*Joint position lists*
=== Begin Enclosure ===

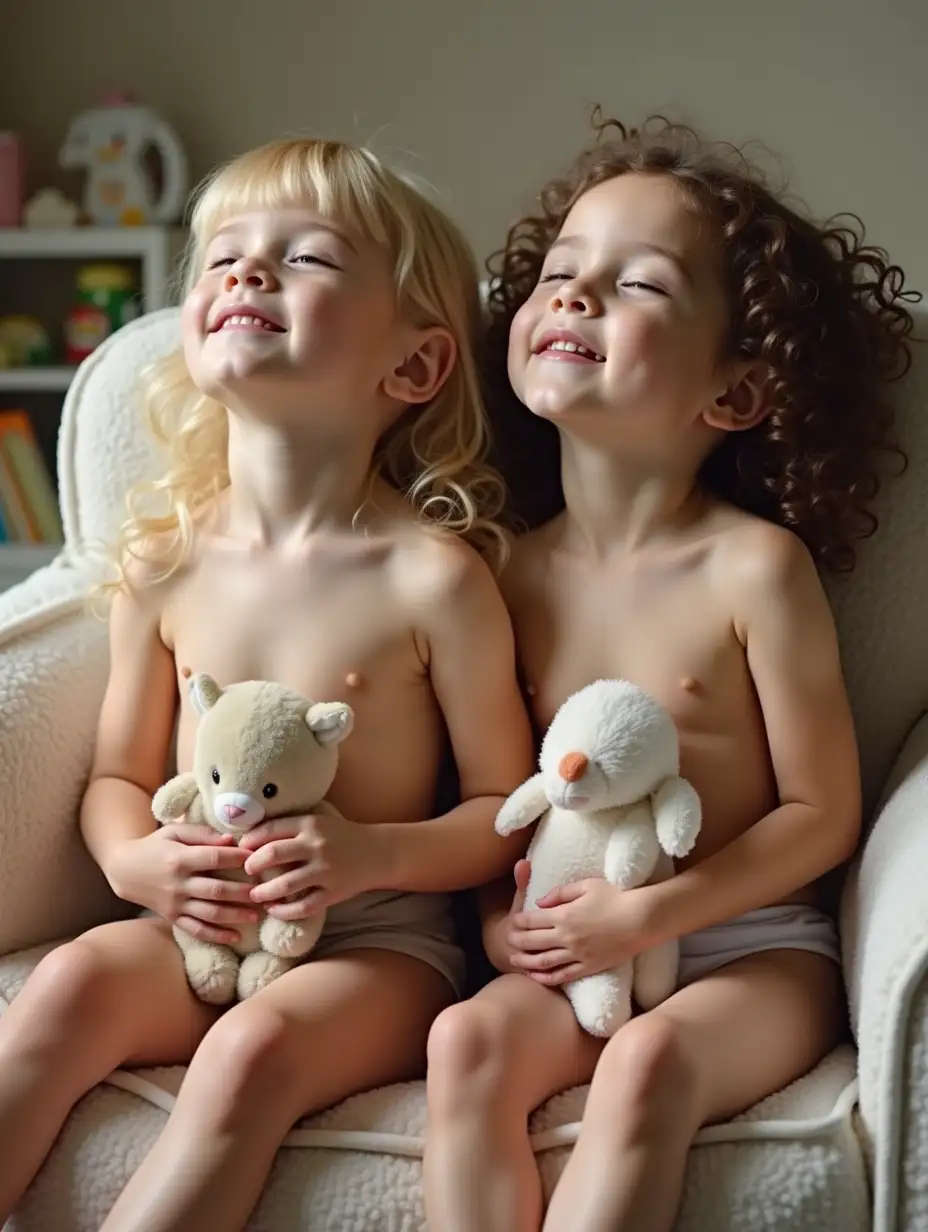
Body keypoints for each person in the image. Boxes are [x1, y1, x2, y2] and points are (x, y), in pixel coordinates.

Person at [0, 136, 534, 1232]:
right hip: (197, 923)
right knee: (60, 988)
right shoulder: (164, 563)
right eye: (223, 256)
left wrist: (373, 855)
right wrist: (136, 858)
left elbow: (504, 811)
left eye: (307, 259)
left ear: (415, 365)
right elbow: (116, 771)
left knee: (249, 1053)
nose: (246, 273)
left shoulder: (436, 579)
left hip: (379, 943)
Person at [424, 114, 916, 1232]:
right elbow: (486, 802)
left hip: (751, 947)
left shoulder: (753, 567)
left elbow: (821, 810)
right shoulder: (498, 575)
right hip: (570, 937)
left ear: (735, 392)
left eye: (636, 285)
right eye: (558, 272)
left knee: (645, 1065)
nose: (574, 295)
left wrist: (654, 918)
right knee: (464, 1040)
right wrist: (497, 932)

=== End Enclosure ===
=== Begin Enclosure ===

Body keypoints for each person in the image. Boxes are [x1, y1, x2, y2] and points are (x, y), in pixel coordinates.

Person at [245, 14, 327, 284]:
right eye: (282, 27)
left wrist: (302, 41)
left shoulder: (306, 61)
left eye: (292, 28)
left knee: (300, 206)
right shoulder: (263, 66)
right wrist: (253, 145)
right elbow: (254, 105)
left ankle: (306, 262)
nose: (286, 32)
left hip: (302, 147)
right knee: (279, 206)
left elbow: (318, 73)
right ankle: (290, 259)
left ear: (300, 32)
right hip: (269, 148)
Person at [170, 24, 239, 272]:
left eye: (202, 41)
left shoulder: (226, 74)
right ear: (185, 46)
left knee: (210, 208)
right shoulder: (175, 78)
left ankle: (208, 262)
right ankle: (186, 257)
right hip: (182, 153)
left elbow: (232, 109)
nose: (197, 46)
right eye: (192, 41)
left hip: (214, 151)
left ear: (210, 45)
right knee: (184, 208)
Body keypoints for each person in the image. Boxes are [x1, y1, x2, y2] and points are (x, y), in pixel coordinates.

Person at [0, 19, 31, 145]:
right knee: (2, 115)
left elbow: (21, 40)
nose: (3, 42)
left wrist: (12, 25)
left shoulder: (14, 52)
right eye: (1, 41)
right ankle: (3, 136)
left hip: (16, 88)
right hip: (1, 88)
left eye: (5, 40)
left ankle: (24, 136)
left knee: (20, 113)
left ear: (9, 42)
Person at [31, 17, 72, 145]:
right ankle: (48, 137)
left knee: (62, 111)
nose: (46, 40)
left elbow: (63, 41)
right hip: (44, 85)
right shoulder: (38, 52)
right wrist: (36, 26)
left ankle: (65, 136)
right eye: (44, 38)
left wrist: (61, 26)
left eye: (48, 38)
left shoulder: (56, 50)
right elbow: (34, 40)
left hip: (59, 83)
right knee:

=== End Enclosure ===

Taking the line with "left hip: (16, 88)" as the first and the line with "left eye: (48, 38)" as the last, retype that stretch of the data above exactly, with no other lines.

*Answer box*
left hip: (16, 88)
right hip: (1, 88)
left eye: (5, 40)
left ankle: (24, 136)
left knee: (20, 113)
left ear: (9, 42)
Person at [31, 17, 72, 145]:
right ankle: (48, 137)
left knee: (62, 111)
nose: (46, 40)
left elbow: (63, 41)
right hip: (44, 85)
right shoulder: (38, 52)
right wrist: (36, 26)
left ankle: (65, 136)
right eye: (44, 38)
left wrist: (61, 26)
left eye: (48, 38)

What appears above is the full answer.